The One-Method Silent Killer in Your Cucumber Suite

Jason Morrison

There’s a single method in your Cucumber suite, right now, that could silently allow regressions and ambiguity to slip in without you ever knowing. Guess which one! Actually, bonus points to you if you scroll down to the comments and make a guess before finishing this post.

Did you guess? If not, here are a few more hints.

It uses regular expressions.

It’s a large cascading conditional statement.

It’s well-intentioned, and serves as a central lookup and naming convention for what would otherwise be magic constants.

“I’ll take ‘deprecated methods’ for a thousand, Alex.”

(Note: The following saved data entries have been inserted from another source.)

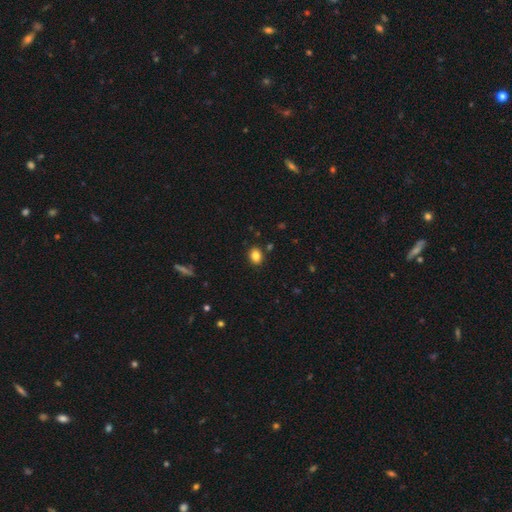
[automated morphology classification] A smooth galaxy with no disk features (84%) that is in between round and cigar-shaped (55%).

Vote fractions:
- Smooth or featured? smooth: 84% / star or artifact: 11% / featured or disk: 6%
- How rounded? in between: 55% / round: 44% / cigar-shaped: 1%
- Merging? none: 87% / minor disturbance: 8% / merger: 2% / major disturbance: 2%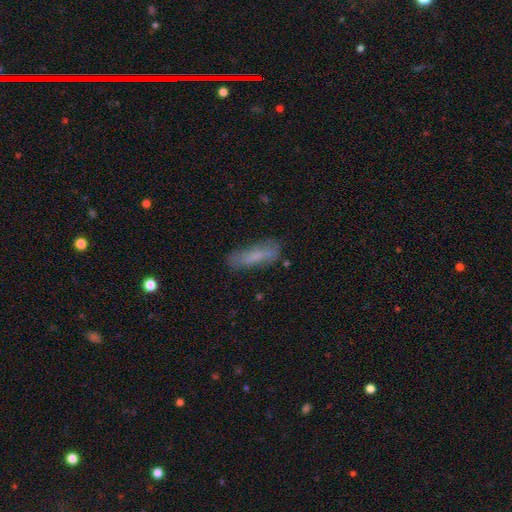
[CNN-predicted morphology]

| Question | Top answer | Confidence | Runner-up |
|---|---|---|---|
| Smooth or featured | smooth | 68% | featured or disk (24%) |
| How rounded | cigar-shaped | 63% | in between (35%) |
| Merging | none | 70% | minor disturbance (21%) |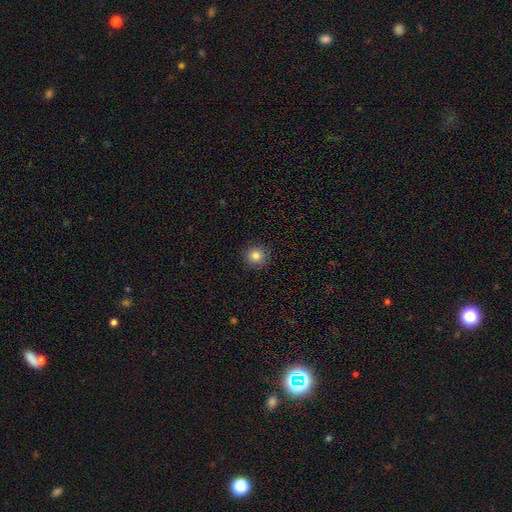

Ready for the reveal? It’s HtmlSelectorsHelpers#selector_for. Yikes! Now that I’ve named names, let’s play everyone’s favorite game, spot-the-regex-bug:

module HtmlSelectorsHelpers
  def selector_for(locator)
    case locator

    # snip a few lines

    when /the "([^"]+)" story/
      story = Story.find_by_title!($1)
      "##{dom_id(story)}"

    # snipped another 100+ lines

    when /^the related link for the "([^"]+)" story$/
      story = Story.find_by_title!($1)
      "a#some_selector_for_story_#{story.id}"
  end
end

Spot it? This one is fairly easy to find - a step definition like:

When I click on the related link for the "Make some bread" story

would match both regular expressions, because the first regular expression doesn’t match against the beginning ^ or end $ of the line. Since the case statement just evaluates from the top down, the first match wins.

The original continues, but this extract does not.